EXCERPTED PASSAGE:
January 6, 2012

 

Pursuant to Elections Code Section 9005, we have reviewed the proposed constitutional initiative regarding tuition at state universities (A.G. File No. 11‑0086).

Background

Income Tax Rates. The state’s personal income tax (PIT) imposes rates ranging from 1 percent to 9.3 percent on the portions of a taxpayer’s income in each of six income brackets, with the 9.3 percent rate applying to income in excess of $48,029 for single filers or $96,058 for joint filers. There is an additional 1 percent on income over $1 million that is dedicated to mental health services. The PIT revenue totaled $49.5 billion in 2010‑11, accounting for over half of all General Fund revenue.

Public Universities. California has two public university systems: the University of California (UC) and the California State University (CSU). California residents who are eligible to attend these universities pay tuition, among other charges. Tuition levels are set by the governing boards of the universities. For 2011‑12, annual tuition is $12,192 at UC and $5,472 at CSU. Student tuition payments cover a portion of the universities’ core operating expenses, with the state General Fund covering most of the rest.

Proposal

Income Tax Increase. The measure creates two new PIT brackets starting in tax year 2013: for single filers, 10 percent on income between $250,000 and $500,000, and 11 percent on income in excess of $500,000. For joint filers, the brackets start at $500,000 and $1 million, respectively, and for heads of household they start at $342,465 and $684,930, respectively. These brackets would be indexed for inflation. The current mental health surcharge would remain.

The incremental revenue raised from the two new brackets would be deposited monthly into the newly created Public Postsecondary Tuition Fund, which would be continuously appropriated to the universities. This new revenue would have to be estimated each month, as preliminary and final aggregate income data for each tax year do not become available for another 11 months and 18 months, respectively, after the end of the year. The proposal does not contain a “settle-up” to reconcile differences between estimated and actual revenues (as the mental health tax does).

PROVIDED MATERIAL:
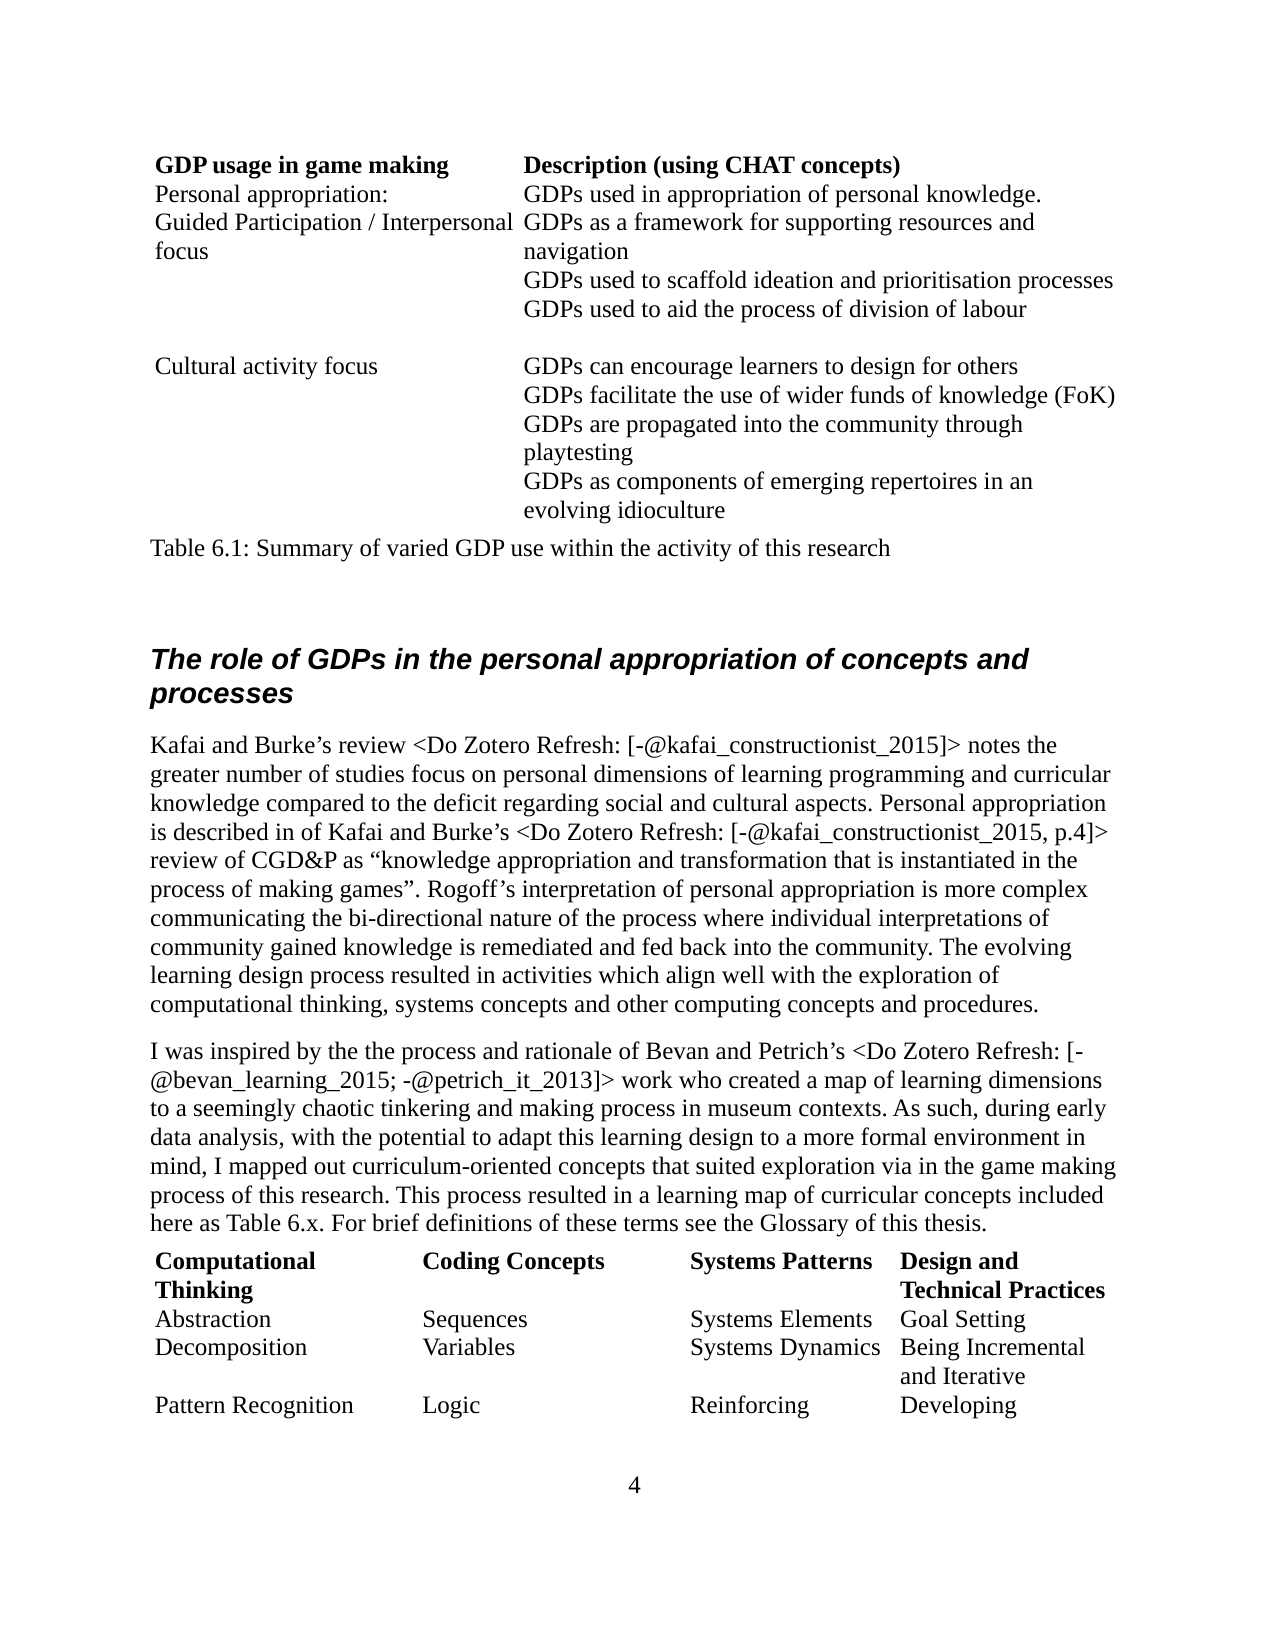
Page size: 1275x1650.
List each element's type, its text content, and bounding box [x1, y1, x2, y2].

table_cell Decomposition [150, 1333, 418, 1390]
text I was inspired by the the process and rationale of Bevan and Petrich’s <Do Zotero Refresh: [-@bevan_learning_2015; -@petrich_it_2013]> work who created a map of learning dimensions to a seemingly chaotic tinkering and making process in museum contexts. As such, during early data analysis, with the potential to adapt this learning design to a more formal environment in mind, I mapped out curriculum-oriented concepts that suited exploration via in the game making process of this research. This process resulted in a learning map of curricular concepts included here as Table 6.x. For brief definitions of these terms see the Glossary of this thesis. [150, 1036, 1125, 1237]
table_cell Abstraction [150, 1304, 418, 1332]
table_cell Being Incremental and Iterative [896, 1333, 1125, 1390]
table_header Computational Thinking [150, 1246, 418, 1304]
table_cell GDPs used to aid the process of division of labour [519, 294, 1125, 322]
table_cell Variables [418, 1333, 685, 1390]
table_header GDP usage in game making [150, 150, 519, 179]
text Kafai and Burke’s review <Do Zotero Refresh: [-@kafai_constructionist_2015]> notes the greater number of studies focus on personal dimensions of learning programming and curricular knowledge compared to the deficit regarding social and cultural aspects. Personal appropriation is described in of Kafai and Burke’s <Do Zotero Refresh: [-@kafai_constructionist_2015, p.4]> review of CGD&P as “knowledge appropriation and transformation that is instantiated in the process of making games”. Rogoff’s interpretation of personal appropriation is more complex communicating the bi-directional nature of the process where individual interpretations of community gained knowledge is remediated and fed back into the community. The evolving learning design process resulted in activities which align well with the exploration of computational thinking, systems concepts and other computing concepts and procedures. [150, 731, 1125, 1018]
table_header Coding Concepts [418, 1246, 685, 1304]
text Table 6.1: Summary of varied GDP use within the activity of this research [150, 533, 1125, 561]
table_cell GDPs as components of emerging repertoires in an evolving idioculture [519, 466, 1125, 524]
table_cell Systems Dynamics [685, 1333, 896, 1390]
table_cell GDPs facilitate the use of wider funds of knowledge (FoK) [519, 380, 1125, 409]
table_cell GDPs can encourage learners to design for others [519, 351, 1125, 380]
table_cell GDPs are propagated into the community through playtesting [519, 409, 1125, 466]
subtitle The role of GDPs in the personal appropriation of concepts and processes [150, 642, 1125, 709]
table_header Systems Patterns [685, 1246, 896, 1304]
table_cell [150, 294, 519, 322]
table_header Design and Technical Practices [896, 1246, 1125, 1304]
table_cell Cultural activity focus [150, 351, 519, 380]
table_cell [150, 380, 519, 409]
table_cell Logic [418, 1390, 685, 1419]
table_cell Personal appropriation: [150, 179, 519, 207]
table_cell GDPs as a framework for supporting resources and navigation [519, 208, 1125, 265]
table_cell [519, 323, 1125, 351]
table_cell Guided Participation / Interpersonal focus [150, 208, 519, 265]
table_cell GDPs used in appropriation of personal knowledge. [519, 179, 1125, 207]
table_cell [150, 409, 519, 466]
table_header Description (using CHAT concepts) [519, 150, 1125, 179]
table_cell Sequences [418, 1304, 685, 1332]
table_cell Developing [896, 1390, 1125, 1419]
table_cell [150, 265, 519, 294]
table_cell GDPs used to scaffold ideation and prioritisation processes [519, 265, 1125, 294]
table_cell Reinforcing [685, 1390, 896, 1419]
table_cell Goal Setting [896, 1304, 1125, 1332]
table_cell [150, 323, 519, 351]
table_cell Pattern Recognition [150, 1390, 418, 1419]
table_cell [150, 466, 519, 524]
table_cell Systems Elements [685, 1304, 896, 1332]
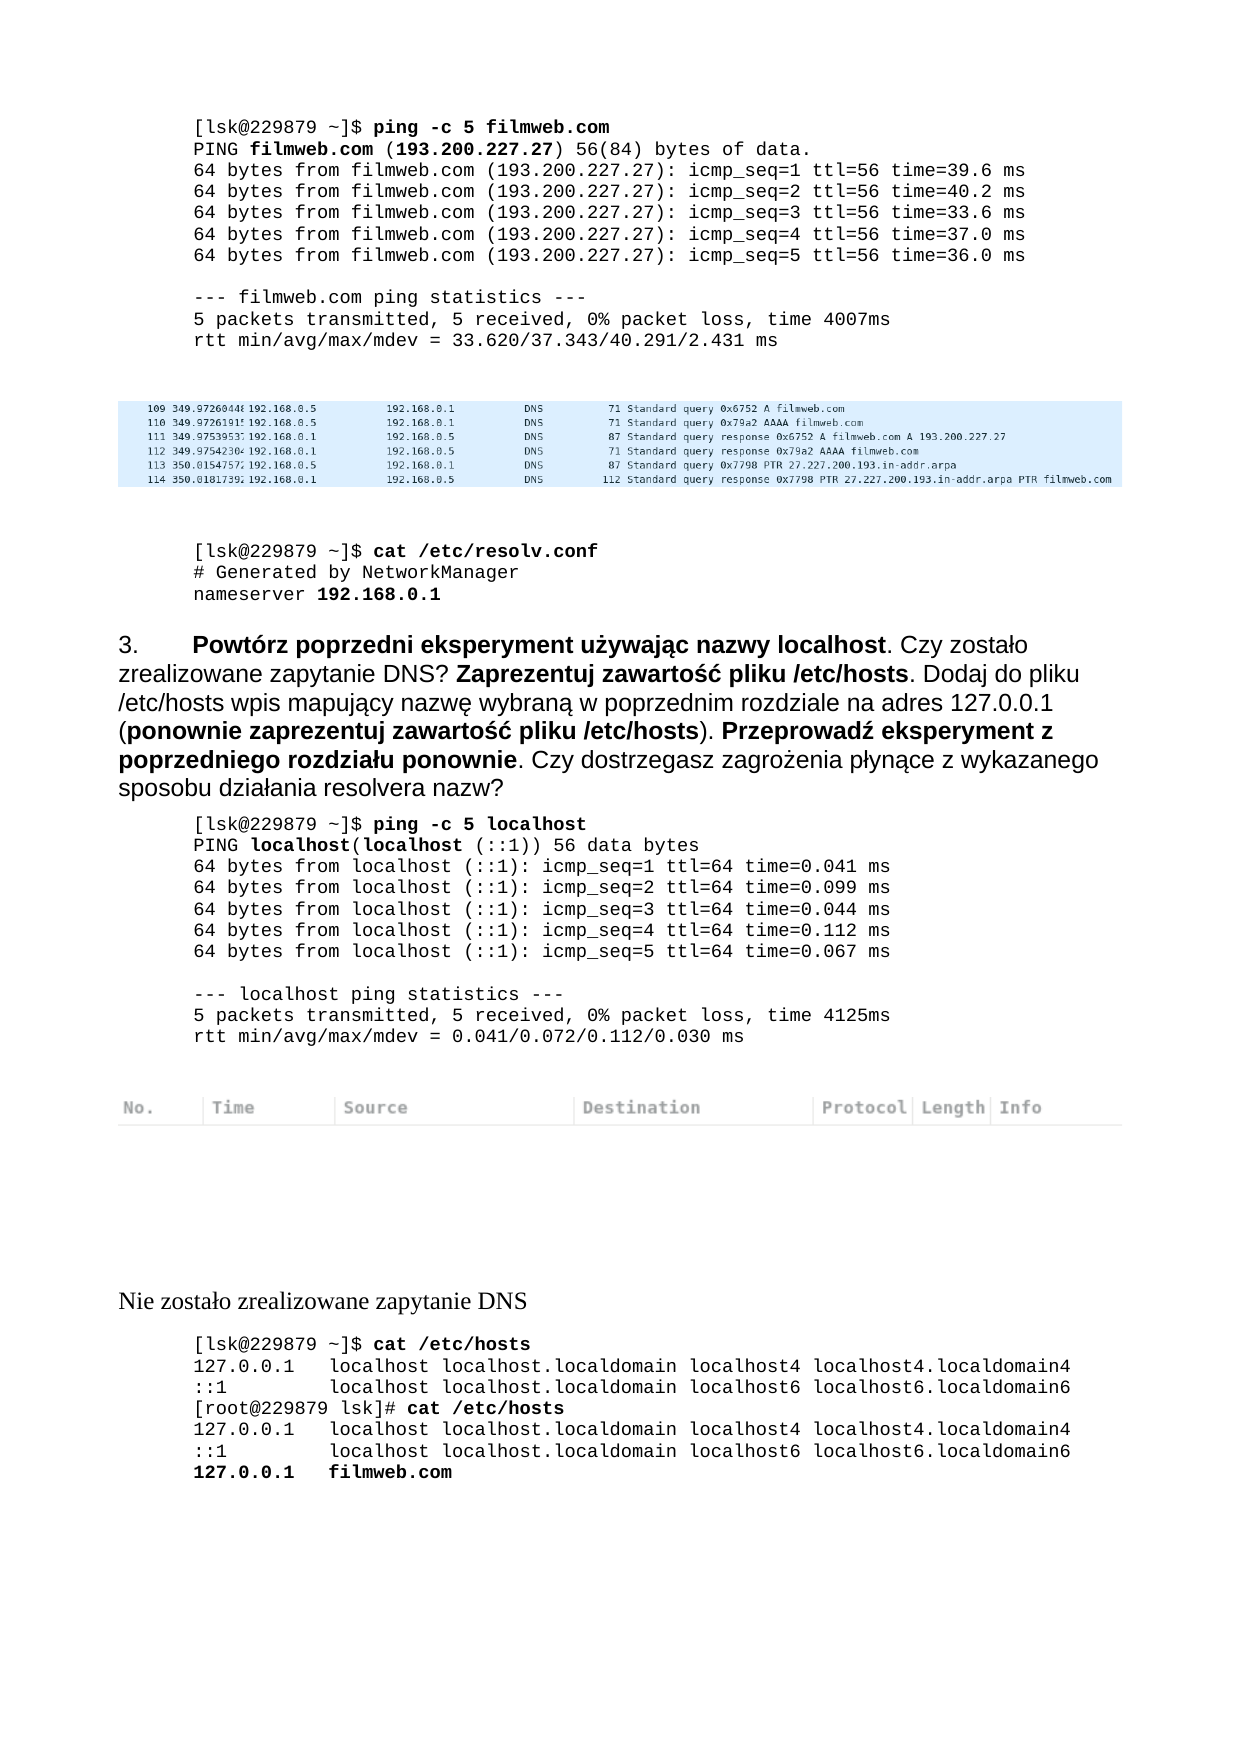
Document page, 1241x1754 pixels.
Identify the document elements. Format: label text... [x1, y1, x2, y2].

INSTRUCTION:
Resume the analysis of the university tuition initiative, starting after its final sentence. The lines above stand apart from the analysis of the university tuition initiative.

RESULT OF THE EXERCISE:
Tuition Exemption. The initiative exempts resident undergraduate students at UC and CSU from mandatory tuition charges if they (1) attend full time and (2) either maintain at least a 2.7 grade point average or perform 70 hours of community service each year. Students would be eligible for this tuition exemption for up to four years of continuous full-time enrollment.

Replacement Funding for Universities. This initiative replaces UC and CSU’s foregone tuition revenue with funding from the Public Postsecondary Tuition Fund. This fund would receive revenues from the increased PITs described above.

Fiscal Effects

Forgone Tuition Revenue. Assuming all students qualify for the tuition exemption and the exemption applies to terms beginning in January 2013, we estimate that UC and CSU together would forgo about $1.5 billion in tuition revenue for the remainder of the 2012‑13 fiscal year and $2.8 billion annually thereafter. This amount would grow over time to the extent that university governing boards enacted additional tuition increases.

Tax Revenues. The new income tax provisions would generate about $2 billion or more annually beginning in 2013‑14, with a 2012‑13 partial year effect of about half that amount. As total income received by upper-income taxpayers is highly volatile, collections could vary considerably from one year to the next. For example, the current mental health tax on income over $1 million generated $734 million in 2009-10 but has raised as much as $1.6 billion in previous years. The new revenues would be used to backfill the loss of tuition revenue to the state universities.

Replacement Funding for Universities. As described above, the tax revenues raised by this measure may not cover the universities’ forgone tuition revenues in all fiscal years. In some fiscal years, the universities would have to contend with this revenue reduction through some combination of cost reductions and alternative funding sources, which could create pressure on the state General Fund.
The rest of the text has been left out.